Heh, well she works with teams of students and willing volunteers from
native communities. The faculty member in question has been
doing documentation and revitalization of endangered languages and has
worked on language revitalization efforts with several communities,
including the Oklahoma Kickapoo, the Jicarilla Apache, the Q'anjob'al Maya
community in San Diego, and the Ixhil Maya community in Nebaj, El Quiché,
Guatemala. She wants to make all her research and data public - and has
permission to do so - but there needs to be some assessment and structure
to this. It's a cool (if daunting) project.

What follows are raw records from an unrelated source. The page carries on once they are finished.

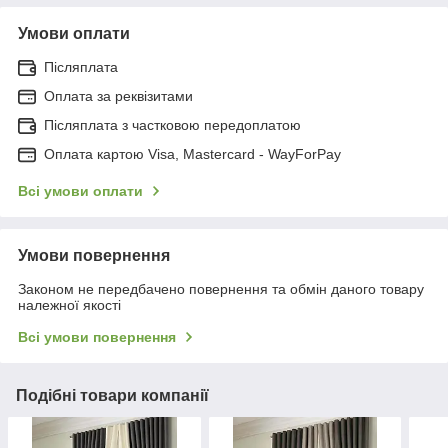
Умови оплати
Післяплата
Оплата за реквізитами
Післяплата з частковою передоплатою
Оплата картою Visa, Mastercard - WayForPay
Всі умови оплати
Умови повернення
Законом не передбачено повернення та обмін даного товару
належної якості
Всі умови повернення
Подібні товари компанії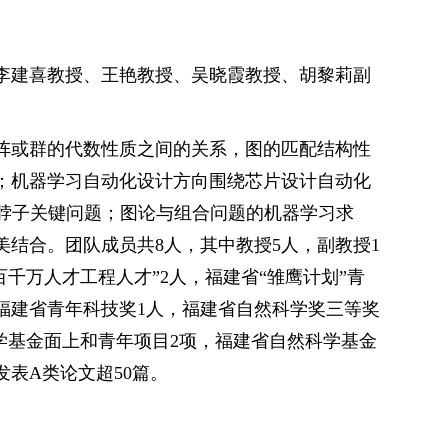
李建喜教授、王艳教授、吴晓霞教授、胡黎莉副
阵或群的代数性质之间的关系，图的匹配结构性
；机器学习自动化设计方向围绕芯片设计自动化
卡脖子关键问题；图论与组合问题的机器学习求
结合。团队成员共8人，其中教授5人，副教授1
百千万人才工程人才”2人，福建省“雏鹰计划”青
福建省青年科技奖1人，福建省自然科学奖三等奖
自然科学基金面上和青年项目2项，福建省自然科学基金
发表A类论文超50篇。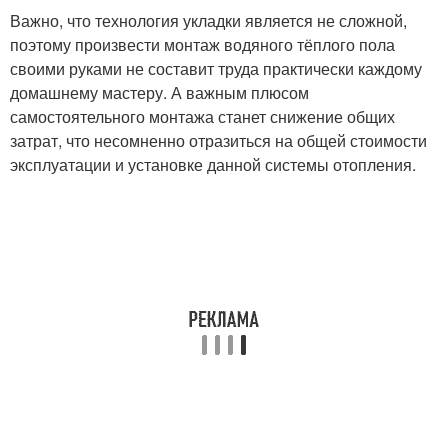
Важно, что технология укладки является не сложной,
поэтому произвести монтаж водяного тёплого пола
своими руками не составит труда практически каждому
домашнему мастеру. А важным плюсом
самостоятельного монтажа станет снижение общих
затрат, что несомненно отразиться на общей стоимости
эксплуатации и установке данной системы отопления.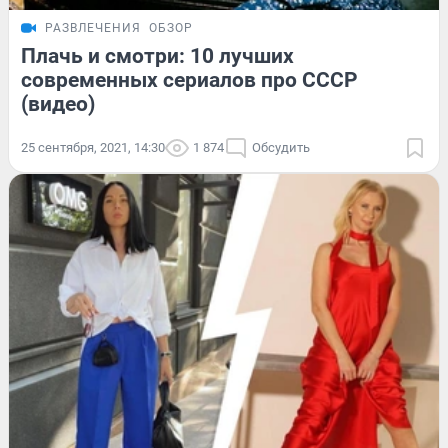
РАЗВЛЕЧЕНИЯ
ОБЗОР
Плачь и смотри: 10 лучших
современных сериалов про СССР
(видео)
25 сентября, 2021, 14:30
1 874
Обсудить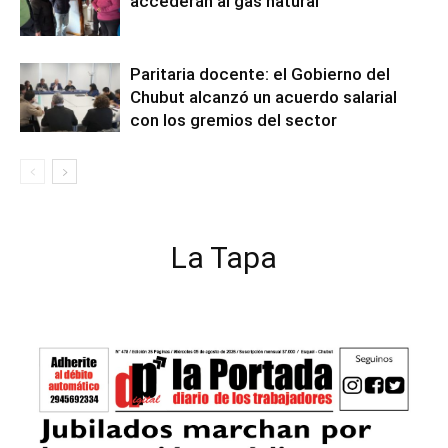
accederán al gas natural
Paritaria docente: el Gobierno del
Chubut alcanzó un acuerdo salarial
con los gremios del sector
La Tapa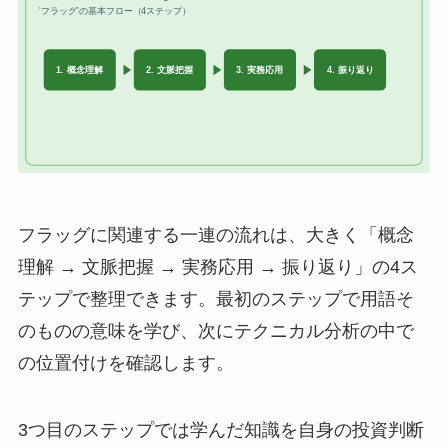
フラッグに関連する一連の流れは、大きく「概念
理解 → 文脈把握 → 実務応用 → 振り返り」の4ス
テップで整理できます。最初のステップで用語そ
のものの意味を学び、次にテクニカル分析の中で
の位置付けを確認します。
3つ目のステップでは学んだ知識を自身の投資判断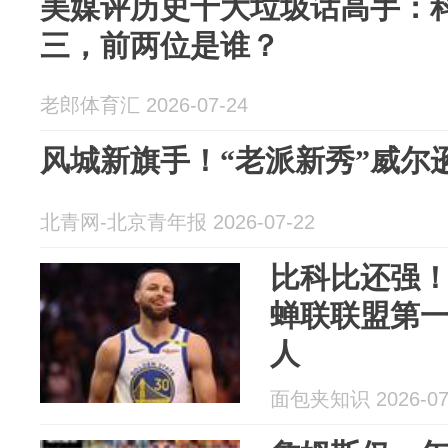
美媒评历史十大垃圾话高手：
三，前两位是谁？
老郎体育汇 2026-07-24
风城新旗手！“老派新秀”威尔
北青网-北京青年报 2026-07-22
比科比还强！
蝉联联盟第一
人
面包夹知识 2026-07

We're starting with the JPEGs. I still have the audio and video files to
think about. :-(
On Tue, Mar 19, 2013 at 3:08 PM, Kyle Banerjee <[log in to unmask]>wrote:
> On Tue, Mar 19, 2013 at 1:51 PM, Carmen Mitchell
> <[log in to unmask]>wrote:
>
> > We are now working on de-duping and assessing file size, focusing on the
> > JPEGs first. With over 300,000 over them...it might take a while. (Of
> > course they aren't following any kind of file naming structure,
> > either...It's a mess.)
> >
>
> 300K files in 10 years? That's more than 80 files per day, 7 days a week,
> 365 days per year. What the heck is this stuff? The method of organizing is
> going to depend on what it is since no one is going to be able to actually
> look at these things.
>
> Locating outright dups is totally braindead but you may have to deal with
> dups that have been resized or altered in some other way. At least for the
> images, exiftool can be handy for that purpose because whatever created the
> photos will have added all kinds of metadata that can be analyzed. Exiftool
> is also really handy for prioritizing processing, and assigning metadata.
>
> kyle
>
|